▶ **DATA**:
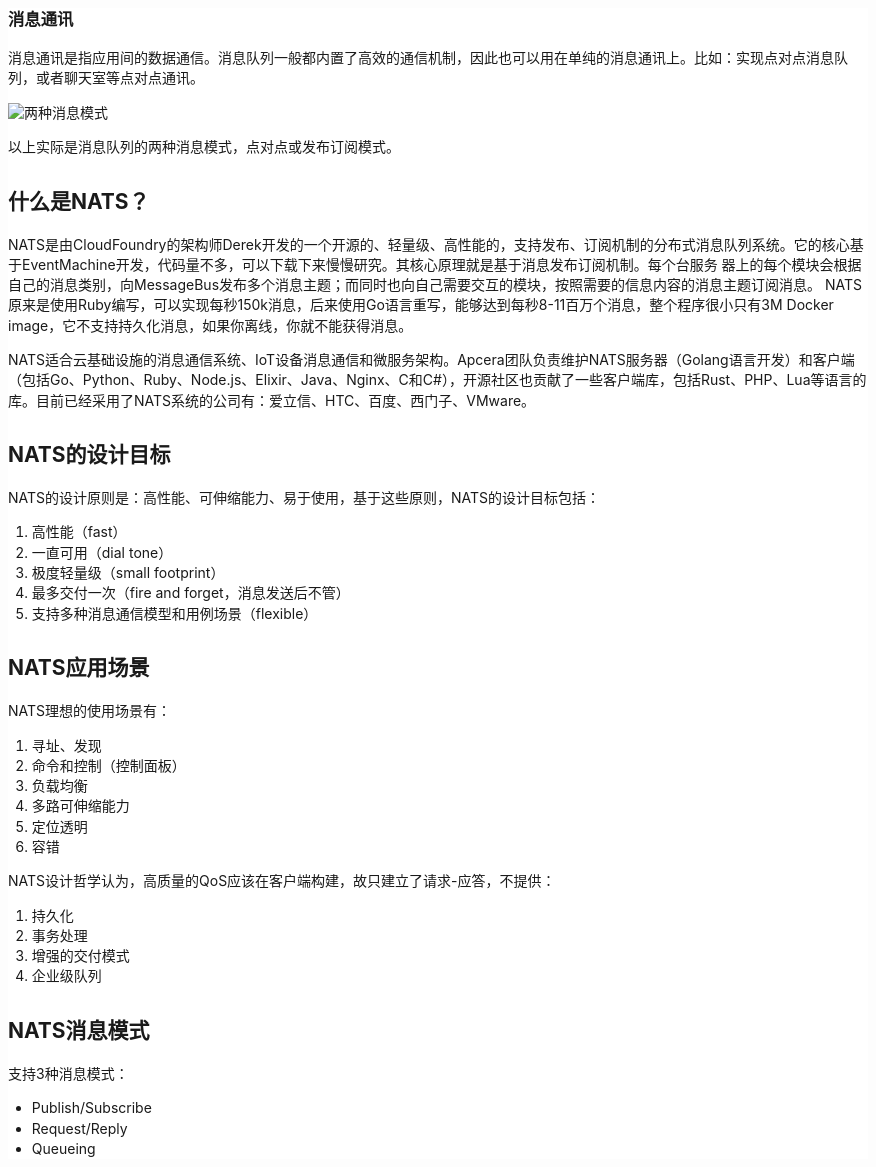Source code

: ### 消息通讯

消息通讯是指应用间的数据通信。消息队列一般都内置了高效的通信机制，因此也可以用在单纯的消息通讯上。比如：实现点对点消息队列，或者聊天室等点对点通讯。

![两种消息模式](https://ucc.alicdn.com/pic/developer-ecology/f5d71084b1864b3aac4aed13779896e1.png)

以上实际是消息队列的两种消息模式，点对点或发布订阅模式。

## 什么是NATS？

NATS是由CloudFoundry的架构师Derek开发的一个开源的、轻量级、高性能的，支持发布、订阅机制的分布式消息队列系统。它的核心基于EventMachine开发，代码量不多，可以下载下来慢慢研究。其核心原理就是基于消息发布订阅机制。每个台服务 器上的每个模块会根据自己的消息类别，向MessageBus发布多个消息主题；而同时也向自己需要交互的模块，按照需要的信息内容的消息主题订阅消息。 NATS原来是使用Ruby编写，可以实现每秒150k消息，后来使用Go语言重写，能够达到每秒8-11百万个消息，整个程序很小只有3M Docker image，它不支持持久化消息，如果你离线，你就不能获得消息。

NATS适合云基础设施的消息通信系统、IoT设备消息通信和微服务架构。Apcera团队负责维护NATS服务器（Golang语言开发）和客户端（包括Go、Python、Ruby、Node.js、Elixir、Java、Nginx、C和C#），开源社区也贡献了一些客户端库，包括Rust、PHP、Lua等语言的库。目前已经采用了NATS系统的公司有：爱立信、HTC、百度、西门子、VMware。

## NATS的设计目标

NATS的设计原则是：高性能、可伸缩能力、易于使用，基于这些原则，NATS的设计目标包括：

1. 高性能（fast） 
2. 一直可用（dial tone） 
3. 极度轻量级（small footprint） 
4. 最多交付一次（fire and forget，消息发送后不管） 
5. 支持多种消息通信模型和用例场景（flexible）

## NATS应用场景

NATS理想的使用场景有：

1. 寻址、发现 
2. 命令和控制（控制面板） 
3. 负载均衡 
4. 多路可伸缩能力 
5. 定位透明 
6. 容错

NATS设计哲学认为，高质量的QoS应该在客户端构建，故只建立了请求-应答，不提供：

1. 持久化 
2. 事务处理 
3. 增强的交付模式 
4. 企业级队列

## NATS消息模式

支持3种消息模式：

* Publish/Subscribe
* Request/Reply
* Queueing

▶ **TASK DIRECTIONS**:
The line that contains "NATS设计哲学认为，高质量", the final line of the listing, and every line between them are to be retyped exactly; nothing else.

▶ **OUTPUT BELOW**:
NATS设计哲学认为，高质量的QoS应该在客户端构建，故只建立了请求-应答，不提供：

1. 持久化 
2. 事务处理 
3. 增强的交付模式 
4. 企业级队列

## NATS消息模式

支持3种消息模式：

* Publish/Subscribe
* Request/Reply
* Queueing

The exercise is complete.